§ Extracted text:
▽

This week has been a great Public Relations triumph for the Malaysian Anti-Corruption Commission (MACC) but a major setback for Malaysia’s war against corruption, particularly “Grand Corruption” by top political and public personalities.
How much of Malaysian public taxpayers’ money was spent for MACC to host the 6th International Association of Anti-Corruption Authorities (IAACA) and General Meeting 2012?
It was clearly well-spent for MACC and the Barisan Nasional Government from the harvest of superlative praises showered on Malaysia – which were all music to the ears of the Prime Minister, Datuk Seri Najib Razak and the MACC officers, from the plaudits by the IAACA participants commending Malaysia’s “serious efforts” at tackling corruption to praises for the Prime Minister himself “as someone very serious about the priority he has given to fighting corruption”.
Those who do not know the true situation would be excused for thinking that Malaysia must be one of the top 20 if not top 10 countries in the annual Transparency International (TI) Corruption Perception Index (CPI) ranking and score in terms of being least corrupt nations in the world.
But the facts tell a very different story.
The 2011 TI CPI released last December was in fact Malaysia’s worst international report card on the anti-corruption front in 17 years since the introduction of the annual TI CPI, both in ranking and score, plunging from No.23 placing in 1995 to the worst ever of No. 60, as well as registering the lowest-ever score of 4.3 when Malaysia scored 5.28 in 1995 and 5.32 in 1996!
Is such a dismal anti-corruption record something for the MACC to celebrate by playing host to the 6th International Association of Anti-Corruption Authorities (IAACA) and General Meeting 2012?
But apparently, this glaring blemish and in fact national shame for Malaysia and the MACC had also been looked after, with the MACC arranging for a member of the Malaysian Anti-Corruption Academy (MACA) international advisory board, Dmitri Vlassis, who is chief of the Corruption and Economic Crime Branch of the United Nations Office on Drugs and Crime (UNODC), to decry and discredit the TI Corruption Perception Index, dismissing it as “outdated as it is unable to accurately account for complexities in the countries it ranks”, “counter-productive” and “does not serve anyone’s purpose”.
Vlassis said each country responded differently in tackling corruption and as such, a country should be compared with itself and not others.
Even when comparing with itself and not others, the ineluctable fact is that the TI CPI 2011 is the worst ranking and lowest-ever score for Malaysia in 17 years, highlighting the tragic fact that corruption under Najib’s premiership is worse than the five years under Tun Abdullah and 22 years under Tun Mahathir!

△

§ Material shown:

▽

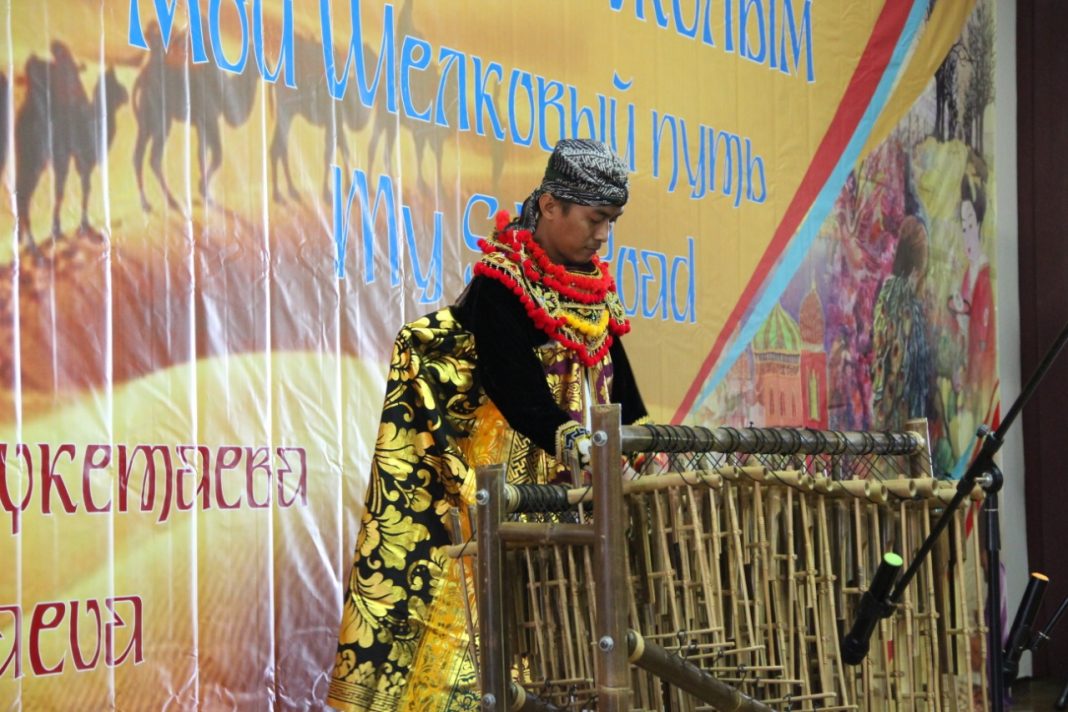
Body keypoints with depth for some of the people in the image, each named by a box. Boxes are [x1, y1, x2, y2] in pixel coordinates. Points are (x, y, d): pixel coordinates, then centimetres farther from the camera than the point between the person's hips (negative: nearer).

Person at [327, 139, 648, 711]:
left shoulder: (593, 287, 10)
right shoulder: (501, 284, -12)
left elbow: (616, 381, 14)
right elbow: (515, 384, -24)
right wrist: (572, 443, -37)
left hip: (570, 486, 7)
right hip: (499, 473, -7)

△

Pick up the commentary on Malaysia's anti-corruption record after its last sentence and carry it forward.

§ Exercise output:
Malaysia’s TI CPI ranking and score, which ranges between 10 (highly clean) and 0 (highly corrupt), from 1995 to 2011 are as follows:
Year | CPI Rank | CPI score |
---|---|---|
1995 | 23 | 5.28 |
1996 | 26 | 5.32 |
1997 | 32 | 5.01 |
1998 | 29 | 5.3 |
1999 | 32 | 5.1 |
2000 | 36 | 4.8 |
2001 | 36 | 5.0 |
2002 | 33 | 4.9 |
2003 | 37 | 5.2 |
2004 | 39 | 5.0 |
2005 | 39 | 5.1 |
2006 | 44 | 5.0 |
2007 | 43 | 5.1 |
2008 | 47 | 5.1 |
2009 | 56 | 4.5 |
2010 | 56 | 4.4 |
2011 | 60 | 4.3 |
It is indeed shocking and even outrageous that a senior official from the UN Office in Drugs and Crime (UNODC) could be calling on Malaysians to ignore the TI CPI 2011 on Malaysia’s 17-year worst-ever 60th ranking and lowest-ever 4.3 score.
What type of a United Nations anti-corruption officer is this?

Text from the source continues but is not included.